Ni Victor Castanet ni son éditeur n’ont reçu de plainte en diffamation. Le livre est d’ailleurs, dans certains passages, insoutenable…
J’ai lu le livre, je ne supporte pas que l’on maltraite des êtres humains, que ce soit des enfants, des adultes ou des personnes âgées. Ces dernières n’ont que peu de moyens de défendre, elles ont peur des répercussions. L’assurance dépendance classe les personnes selon des critères, et si par exemple il y a beaucoup de chutes cela peut signifier qu’il n’y a pas assez de personnel, etc…
Donner cet agrément envers et contre tout, vous avez l’opposition, l’OGBL et l’opinion publique contre vous, c’est courageux non à quelques mois des prochaines élections ? N’est-ce pas risqué ?
J’ai vraiment demandé toutes les garanties que je pouvais avoir, j’étais obligée de leur donner l’agrément. Si j’avais décidé avec le cœur et après avoir lu ce livre j’aurais dit non, mais dans un état de droit ce n’est pas comme cela que ça fonctionne. Il y a d’ailleurs un politique de l’opposition qui a affirmé : « moi jamais de la vie je ne le leur aurai donné ». Oui, mais Orpéa m’aurait attaqué au tribunal, à ce moment-là j’aurais en plus dépensé de l’argent du contribuable pour un procès que j’aurais perdu. Nous sommes dans un état de droit et ce n’est pas à moi de contourner les lois ou ne pas les respecter. Orpéa a livré tout ce qui était demandé, voire plus… Les électeurs aiment vivre dans une démocratie et dans un état de droit pas dans un état totalitaire dans lequel un (une) homme (femme) politique peut décider de tout.
Par principe de précaution, ne pouvait-on pas attendre le résultat définitif des enquêtes ?
Non, parce qu’ils ont livré dans le temps tout ce que nous leur avons demandé, nous sommes vraiment allés jusqu’à la fin de la période. J’ai demandé le maximum de garanties, il m’a fallu prendre une décision. Dès qu’un dossier est complet, le ministère a trois mois pour donner sa réponse. Nous pouvons prolonger deux ou trois fois de trois mois si c’est motivé et là nous étions arrivés au bout. Je n’avais aucun argument pour dire non.

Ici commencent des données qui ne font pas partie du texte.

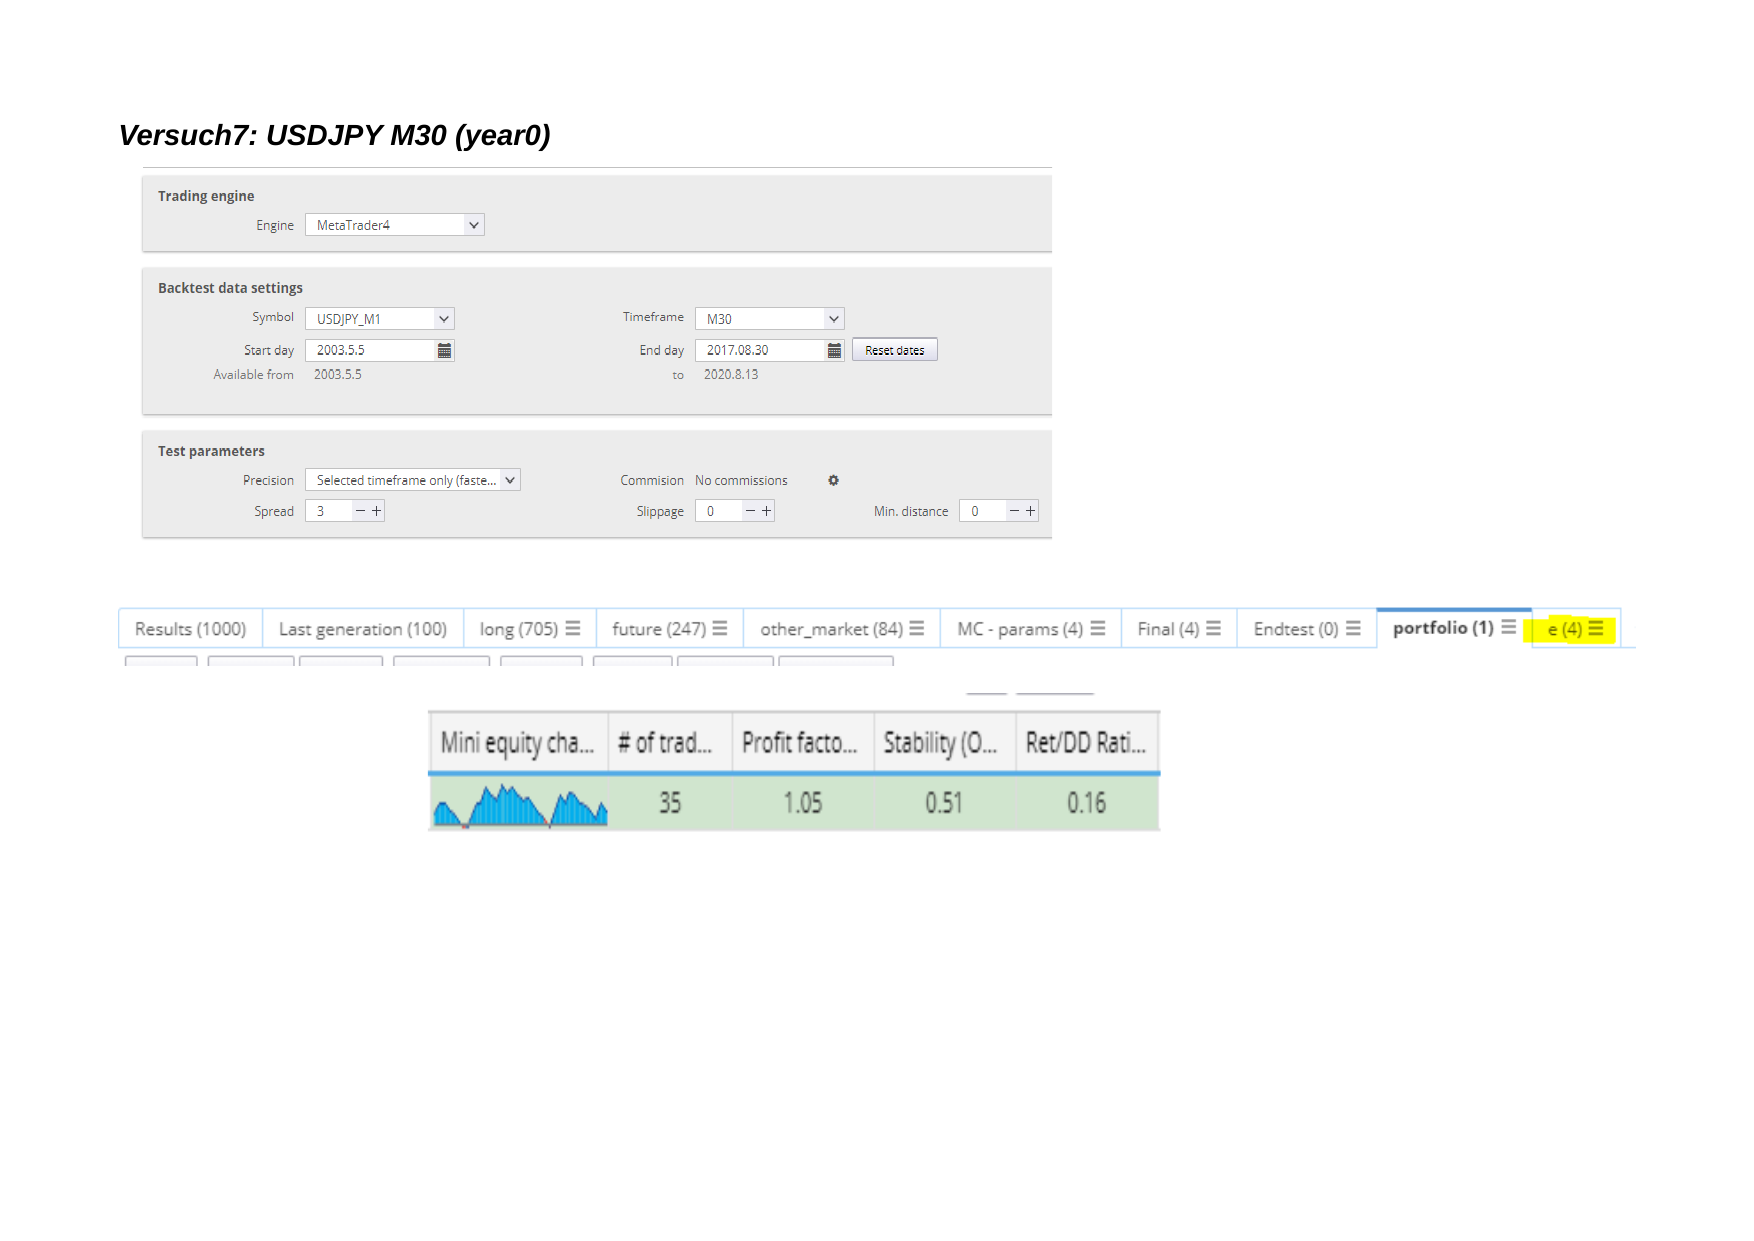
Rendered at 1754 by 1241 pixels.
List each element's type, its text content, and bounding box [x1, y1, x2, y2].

Vous avez dit : « deux mandats de ministre de la Famille, de l’Intégration et à la Grande Région c’est suffisant », et que vous souhaitez appliquer vos principes. Êtes-vous intéressée par un autre ministère ?
Quand j’ai décidé d’entrer en politique, c’était parce que j’aimais travailler sur des projets, j’aime faire avancer les choses. Il y a plein de choses pour lesquelles, j’aimerais aider à faire avancer les choses, mais on verra. Ce n’est pas pour un titre, j’ai besoin d’un projet.